◆ Record forniti ◆
☆ ☆ ☆ ☆ ☆

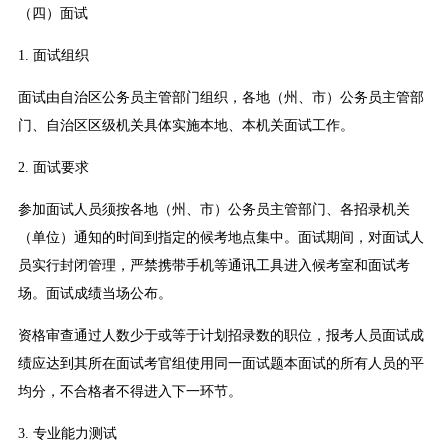
（四）面试
1. 面试组织
面试由自治区公务员主管部门组织，各地（州、市）公务员主管部
门、自治区区级机关具体实施本地、本机关面试工作。
2. 面试要求
参加面试人员须按各地（州、市）公务员主管部门、各招录机关
（单位）通知的时间到指定的候考地点集中。面试期间，对面试人
员实行封闭管理，严禁携带手机等通讯工具进入候考室和面试考
场。面试成绩当场公布。
资格审查通过人数少于或等于计划招录数的职位，报考人员面试成
绩应达到其所在面试考官组使用同一面试题本面试的所有人员的平
均分，不合格者不得进入下一环节。
3. 专业能力测试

☆ ☆ ☆ ☆ ☆

Ricopia fedelmente, riga per riga, il testo di tutti i record, lasciando fuori le immagini.

（四）面试
1. 面试组织
面试由自治区公务员主管部门组织，各地（州、市）公务员主管部
门、自治区区级机关具体实施本地、本机关面试工作。
2. 面试要求
参加面试人员须按各地（州、市）公务员主管部门、各招录机关
（单位）通知的时间到指定的候考地点集中。面试期间，对面试人
员实行封闭管理，严禁携带手机等通讯工具进入候考室和面试考
场。面试成绩当场公布。
资格审查通过人数少于或等于计划招录数的职位，报考人员面试成
绩应达到其所在面试考官组使用同一面试题本面试的所有人员的平
均分，不合格者不得进入下一环节。
3. 专业能力测试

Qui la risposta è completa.